"""

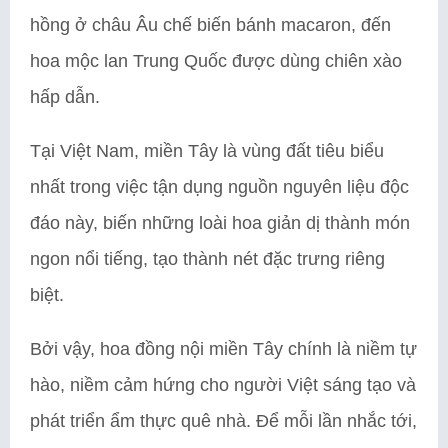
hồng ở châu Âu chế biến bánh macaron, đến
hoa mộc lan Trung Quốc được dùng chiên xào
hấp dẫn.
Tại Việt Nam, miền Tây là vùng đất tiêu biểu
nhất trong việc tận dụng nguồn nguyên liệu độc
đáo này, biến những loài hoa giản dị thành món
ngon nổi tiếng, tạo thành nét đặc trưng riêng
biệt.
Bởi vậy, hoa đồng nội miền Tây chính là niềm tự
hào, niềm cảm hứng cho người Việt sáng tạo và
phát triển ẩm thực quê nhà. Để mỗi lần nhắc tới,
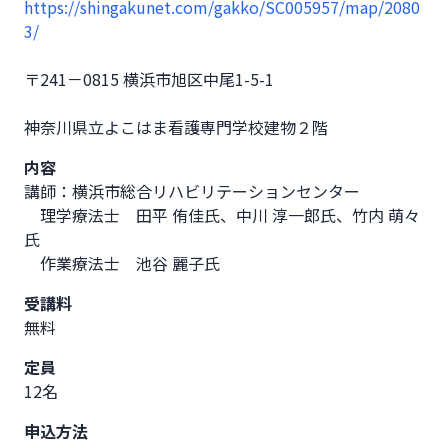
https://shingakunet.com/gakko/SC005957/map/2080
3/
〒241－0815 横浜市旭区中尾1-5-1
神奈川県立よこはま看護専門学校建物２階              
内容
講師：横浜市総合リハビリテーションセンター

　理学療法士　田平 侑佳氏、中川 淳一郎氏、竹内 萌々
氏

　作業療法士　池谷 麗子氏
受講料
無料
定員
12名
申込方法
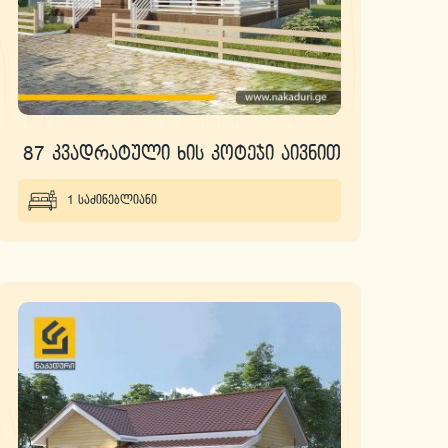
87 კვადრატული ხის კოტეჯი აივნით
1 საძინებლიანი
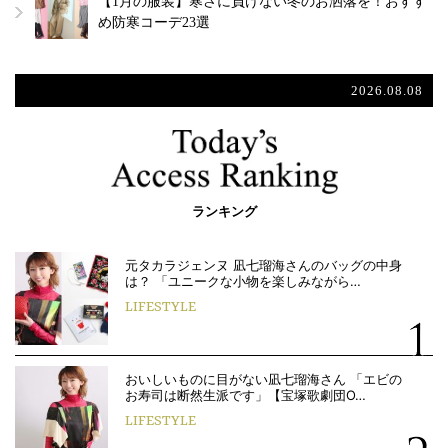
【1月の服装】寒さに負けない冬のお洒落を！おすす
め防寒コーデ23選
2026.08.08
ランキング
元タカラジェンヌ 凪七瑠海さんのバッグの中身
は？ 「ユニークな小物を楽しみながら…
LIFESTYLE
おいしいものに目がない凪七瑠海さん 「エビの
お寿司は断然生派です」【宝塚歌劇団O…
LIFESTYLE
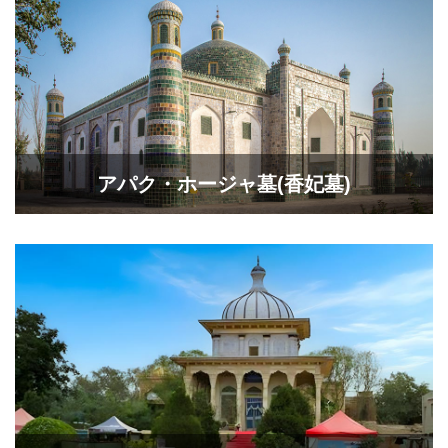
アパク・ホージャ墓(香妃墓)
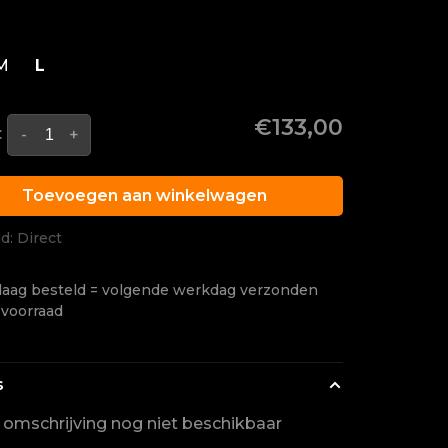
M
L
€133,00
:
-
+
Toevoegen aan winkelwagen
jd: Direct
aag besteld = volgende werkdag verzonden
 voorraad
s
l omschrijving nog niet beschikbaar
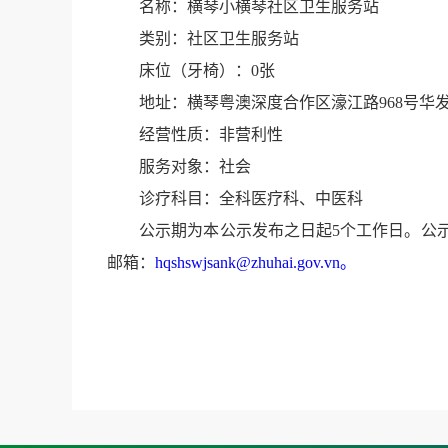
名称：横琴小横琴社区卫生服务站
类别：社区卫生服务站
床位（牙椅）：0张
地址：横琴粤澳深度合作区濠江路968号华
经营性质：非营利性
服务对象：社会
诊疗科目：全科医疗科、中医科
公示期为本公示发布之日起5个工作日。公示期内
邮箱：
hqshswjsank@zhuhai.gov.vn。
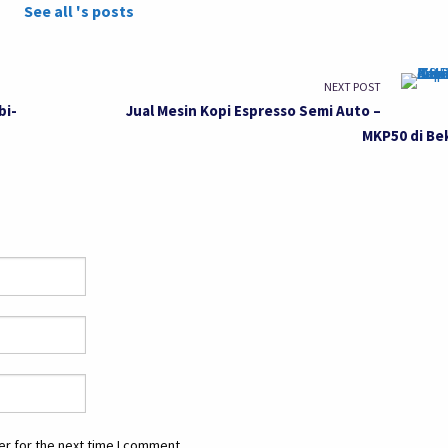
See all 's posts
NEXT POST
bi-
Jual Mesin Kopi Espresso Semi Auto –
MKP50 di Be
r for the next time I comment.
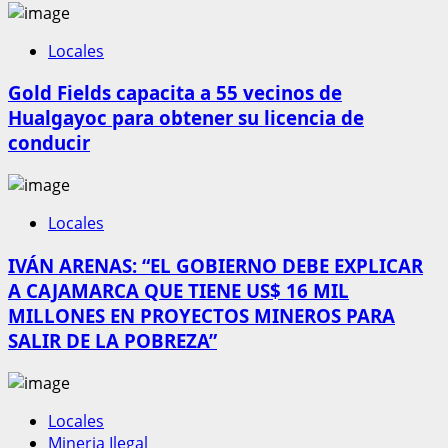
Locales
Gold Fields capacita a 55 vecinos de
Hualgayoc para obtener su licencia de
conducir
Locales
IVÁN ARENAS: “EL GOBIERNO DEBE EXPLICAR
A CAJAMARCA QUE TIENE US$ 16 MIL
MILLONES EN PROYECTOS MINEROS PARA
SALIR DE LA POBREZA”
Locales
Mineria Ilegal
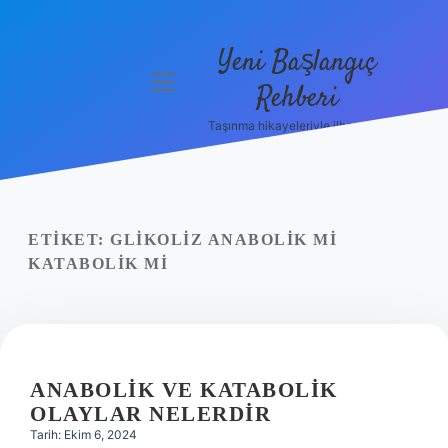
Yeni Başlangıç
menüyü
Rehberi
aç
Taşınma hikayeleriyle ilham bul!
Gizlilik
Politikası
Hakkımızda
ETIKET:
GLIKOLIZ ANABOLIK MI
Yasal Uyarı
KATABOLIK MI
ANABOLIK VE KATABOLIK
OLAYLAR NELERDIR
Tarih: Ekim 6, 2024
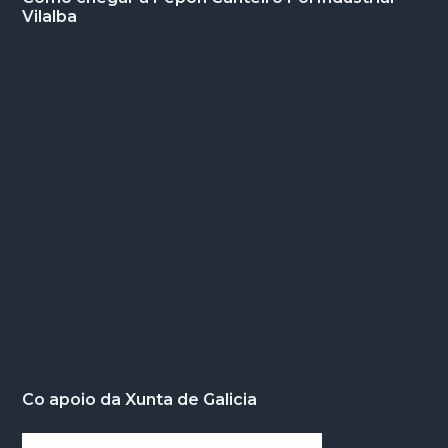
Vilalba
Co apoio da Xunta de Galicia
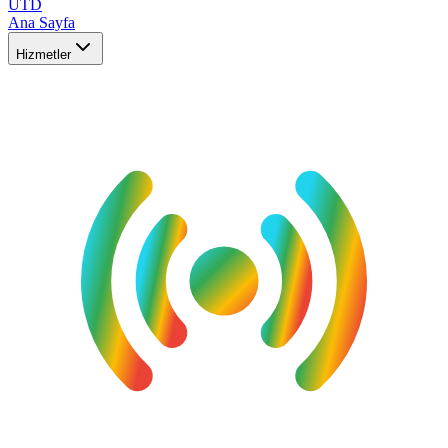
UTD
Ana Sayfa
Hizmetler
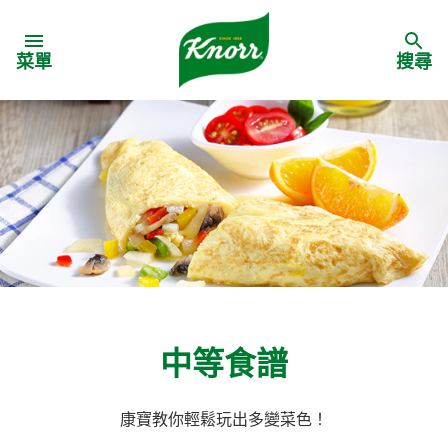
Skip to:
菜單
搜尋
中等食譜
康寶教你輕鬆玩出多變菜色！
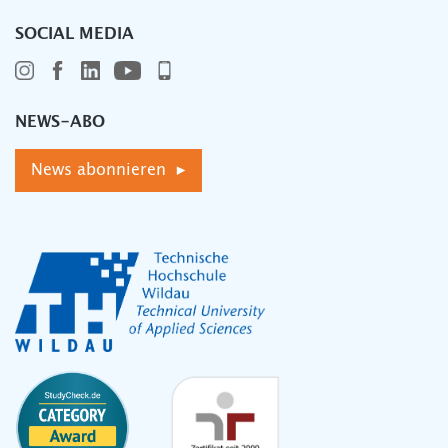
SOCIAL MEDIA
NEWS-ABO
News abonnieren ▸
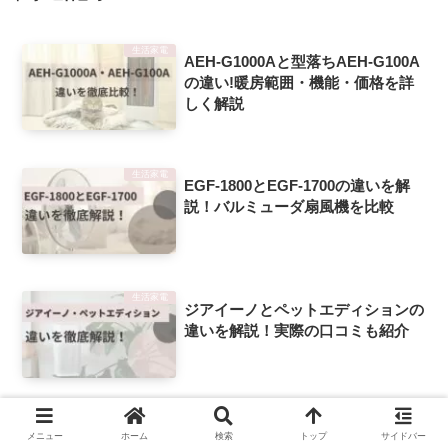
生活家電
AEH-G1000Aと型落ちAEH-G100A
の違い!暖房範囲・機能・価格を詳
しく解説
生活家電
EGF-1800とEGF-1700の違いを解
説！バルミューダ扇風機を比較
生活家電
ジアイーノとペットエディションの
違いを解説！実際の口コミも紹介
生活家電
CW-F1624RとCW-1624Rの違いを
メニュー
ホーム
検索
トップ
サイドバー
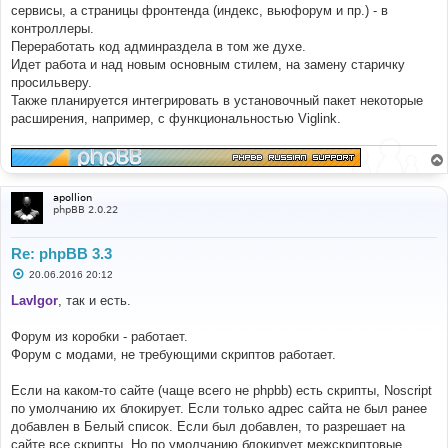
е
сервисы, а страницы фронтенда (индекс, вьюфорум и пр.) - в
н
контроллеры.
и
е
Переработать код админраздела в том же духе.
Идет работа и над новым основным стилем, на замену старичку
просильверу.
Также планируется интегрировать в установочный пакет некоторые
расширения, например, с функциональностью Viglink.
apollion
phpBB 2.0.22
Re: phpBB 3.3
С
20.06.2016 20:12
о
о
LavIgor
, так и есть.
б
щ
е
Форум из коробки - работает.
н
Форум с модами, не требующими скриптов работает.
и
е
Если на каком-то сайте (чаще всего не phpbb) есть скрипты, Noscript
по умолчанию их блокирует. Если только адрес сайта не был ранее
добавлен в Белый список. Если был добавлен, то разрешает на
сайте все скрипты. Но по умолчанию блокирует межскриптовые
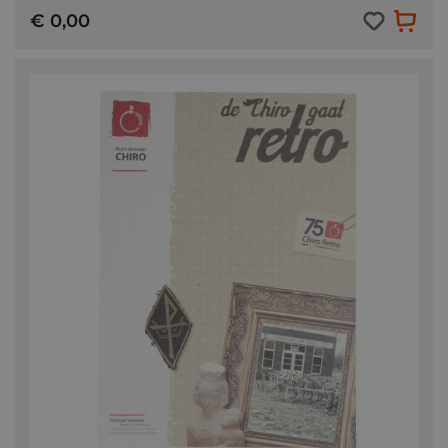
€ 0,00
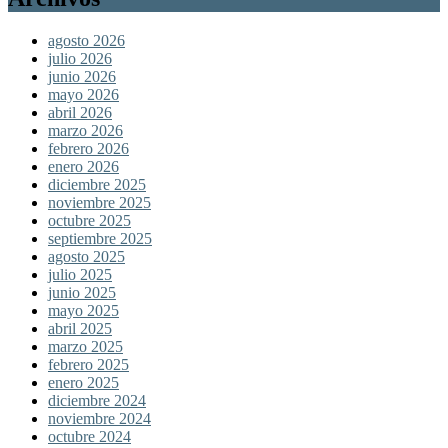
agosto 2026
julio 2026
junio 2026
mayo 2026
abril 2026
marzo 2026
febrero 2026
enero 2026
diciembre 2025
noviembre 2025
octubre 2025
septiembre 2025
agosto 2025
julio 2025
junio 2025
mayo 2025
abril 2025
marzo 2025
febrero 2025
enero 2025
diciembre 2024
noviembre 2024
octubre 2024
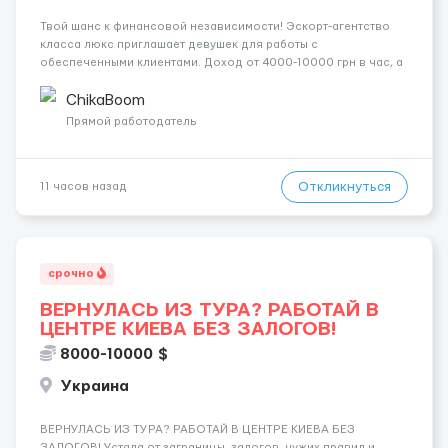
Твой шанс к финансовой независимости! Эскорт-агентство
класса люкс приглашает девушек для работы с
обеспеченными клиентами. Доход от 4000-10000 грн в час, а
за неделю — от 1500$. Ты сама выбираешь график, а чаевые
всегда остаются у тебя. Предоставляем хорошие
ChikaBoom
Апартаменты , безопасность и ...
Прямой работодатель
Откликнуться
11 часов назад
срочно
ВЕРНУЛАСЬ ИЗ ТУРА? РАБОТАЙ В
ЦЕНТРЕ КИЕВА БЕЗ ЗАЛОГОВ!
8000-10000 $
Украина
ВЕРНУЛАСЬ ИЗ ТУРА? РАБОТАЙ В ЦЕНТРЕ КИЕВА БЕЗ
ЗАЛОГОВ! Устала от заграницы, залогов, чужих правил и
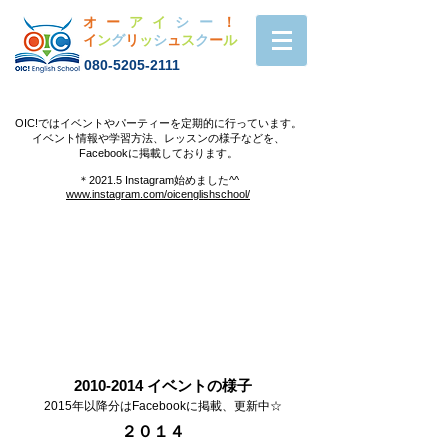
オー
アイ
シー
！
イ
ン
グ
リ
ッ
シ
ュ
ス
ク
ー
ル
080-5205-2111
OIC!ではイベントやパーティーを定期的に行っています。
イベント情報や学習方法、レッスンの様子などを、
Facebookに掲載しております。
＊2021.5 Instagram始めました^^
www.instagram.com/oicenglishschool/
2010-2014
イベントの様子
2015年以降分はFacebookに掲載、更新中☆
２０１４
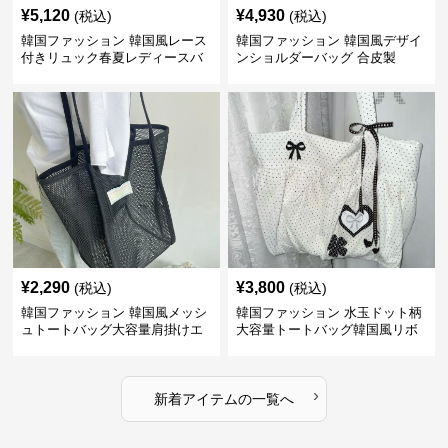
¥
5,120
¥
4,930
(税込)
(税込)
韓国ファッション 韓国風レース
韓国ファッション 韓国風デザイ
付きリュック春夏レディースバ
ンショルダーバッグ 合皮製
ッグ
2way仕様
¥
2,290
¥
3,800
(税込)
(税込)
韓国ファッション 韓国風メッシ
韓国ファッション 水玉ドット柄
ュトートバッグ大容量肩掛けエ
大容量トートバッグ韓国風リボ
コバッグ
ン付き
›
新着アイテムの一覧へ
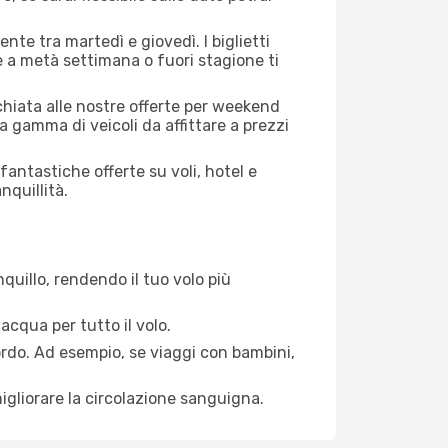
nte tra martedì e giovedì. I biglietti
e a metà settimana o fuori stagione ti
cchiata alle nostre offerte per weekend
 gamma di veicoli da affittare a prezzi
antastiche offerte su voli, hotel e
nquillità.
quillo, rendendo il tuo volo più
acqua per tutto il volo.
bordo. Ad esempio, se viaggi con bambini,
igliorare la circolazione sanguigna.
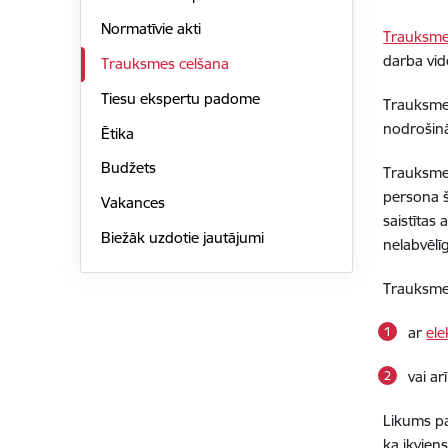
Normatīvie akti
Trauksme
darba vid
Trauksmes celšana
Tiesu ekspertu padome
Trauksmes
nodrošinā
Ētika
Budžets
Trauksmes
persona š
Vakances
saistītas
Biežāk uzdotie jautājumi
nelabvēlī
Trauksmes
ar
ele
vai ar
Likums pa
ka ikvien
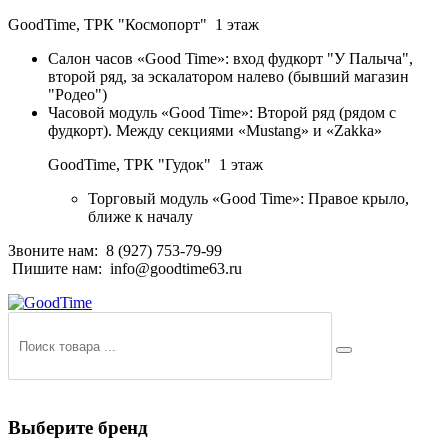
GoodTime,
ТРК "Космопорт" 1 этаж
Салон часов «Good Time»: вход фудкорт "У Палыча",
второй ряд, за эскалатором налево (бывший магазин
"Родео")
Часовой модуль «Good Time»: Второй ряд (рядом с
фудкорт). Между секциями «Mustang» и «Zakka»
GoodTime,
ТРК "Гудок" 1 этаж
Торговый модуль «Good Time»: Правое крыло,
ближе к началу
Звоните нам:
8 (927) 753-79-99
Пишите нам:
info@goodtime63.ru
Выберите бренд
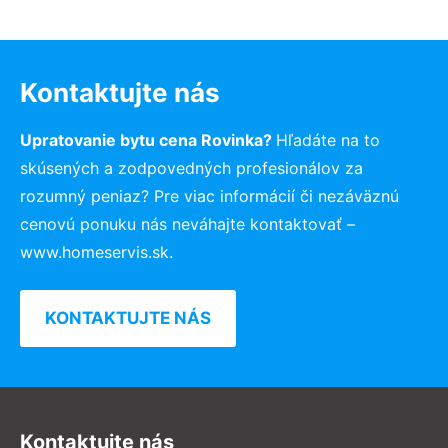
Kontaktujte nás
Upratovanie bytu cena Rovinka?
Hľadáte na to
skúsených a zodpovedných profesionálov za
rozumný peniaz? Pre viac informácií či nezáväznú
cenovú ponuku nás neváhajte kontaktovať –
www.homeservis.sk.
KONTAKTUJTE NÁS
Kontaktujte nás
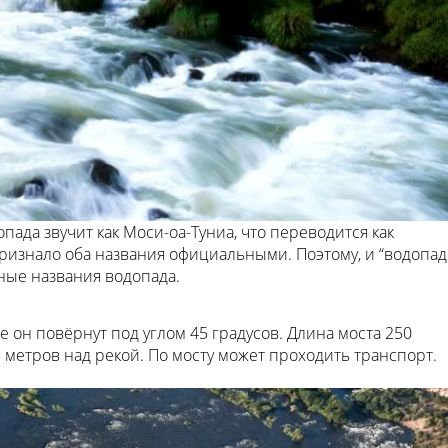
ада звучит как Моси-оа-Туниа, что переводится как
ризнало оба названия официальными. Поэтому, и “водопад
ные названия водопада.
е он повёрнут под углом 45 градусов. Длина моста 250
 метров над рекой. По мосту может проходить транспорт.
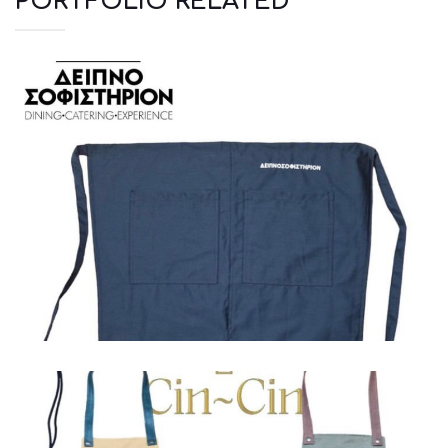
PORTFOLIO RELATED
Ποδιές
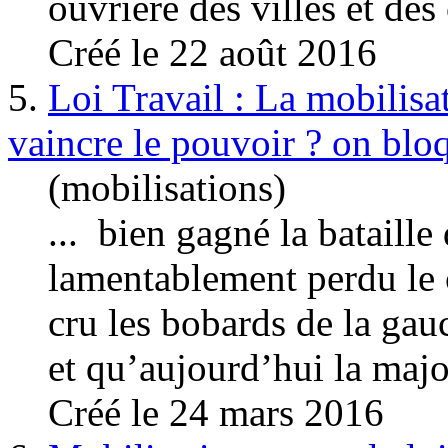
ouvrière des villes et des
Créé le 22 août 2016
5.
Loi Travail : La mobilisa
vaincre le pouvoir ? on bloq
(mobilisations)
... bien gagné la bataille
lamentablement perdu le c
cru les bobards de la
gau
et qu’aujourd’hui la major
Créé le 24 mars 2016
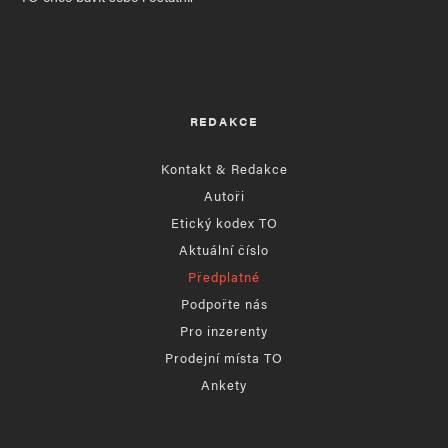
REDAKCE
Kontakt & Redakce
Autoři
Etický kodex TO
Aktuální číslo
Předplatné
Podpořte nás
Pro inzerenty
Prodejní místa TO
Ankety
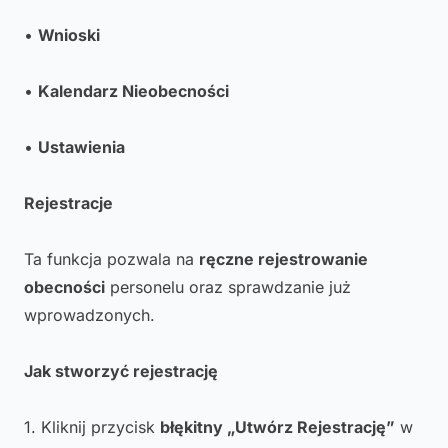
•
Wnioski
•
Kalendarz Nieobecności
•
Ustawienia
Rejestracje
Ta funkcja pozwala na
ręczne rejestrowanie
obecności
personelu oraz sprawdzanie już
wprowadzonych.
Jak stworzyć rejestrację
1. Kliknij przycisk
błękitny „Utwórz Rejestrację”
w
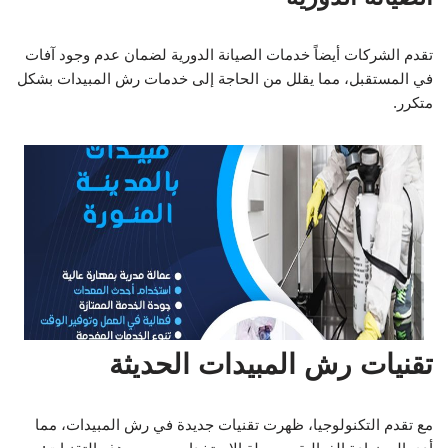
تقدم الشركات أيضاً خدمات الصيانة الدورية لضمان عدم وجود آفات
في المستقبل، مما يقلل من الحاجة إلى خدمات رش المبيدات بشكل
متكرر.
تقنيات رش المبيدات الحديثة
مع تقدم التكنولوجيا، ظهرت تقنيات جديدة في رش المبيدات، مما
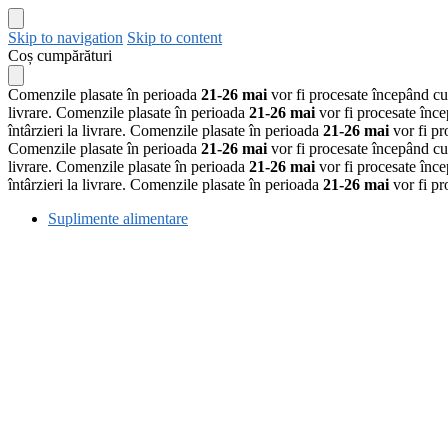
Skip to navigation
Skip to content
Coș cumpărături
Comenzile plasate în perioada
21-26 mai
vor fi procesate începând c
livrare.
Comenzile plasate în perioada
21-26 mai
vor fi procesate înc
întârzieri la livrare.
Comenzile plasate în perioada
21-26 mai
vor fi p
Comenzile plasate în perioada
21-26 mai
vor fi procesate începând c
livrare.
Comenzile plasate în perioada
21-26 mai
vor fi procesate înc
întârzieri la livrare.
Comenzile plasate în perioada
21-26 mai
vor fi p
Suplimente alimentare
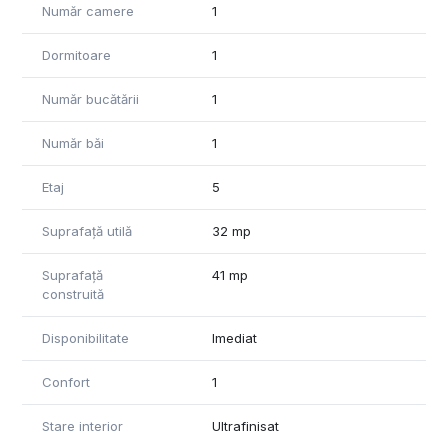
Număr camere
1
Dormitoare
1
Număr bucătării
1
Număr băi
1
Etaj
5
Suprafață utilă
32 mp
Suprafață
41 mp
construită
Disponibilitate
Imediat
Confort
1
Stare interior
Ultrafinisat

"""

Problem to work on:
Copy out verbatim the text that runs from the start of the items through the line containing "phát triển ẩm", including both ends. Leave the pictures out of your answer.

Result for this task:
hồng ở châu Âu chế biến bánh macaron, đến
hoa mộc lan Trung Quốc được dùng chiên xào
hấp dẫn.
Tại Việt Nam, miền Tây là vùng đất tiêu biểu
nhất trong việc tận dụng nguồn nguyên liệu độc
đáo này, biến những loài hoa giản dị thành món
ngon nổi tiếng, tạo thành nét đặc trưng riêng
biệt.
Bởi vậy, hoa đồng nội miền Tây chính là niềm tự
hào, niềm cảm hứng cho người Việt sáng tạo và
phát triển ẩm thực quê nhà. Để mỗi lần nhắc tới,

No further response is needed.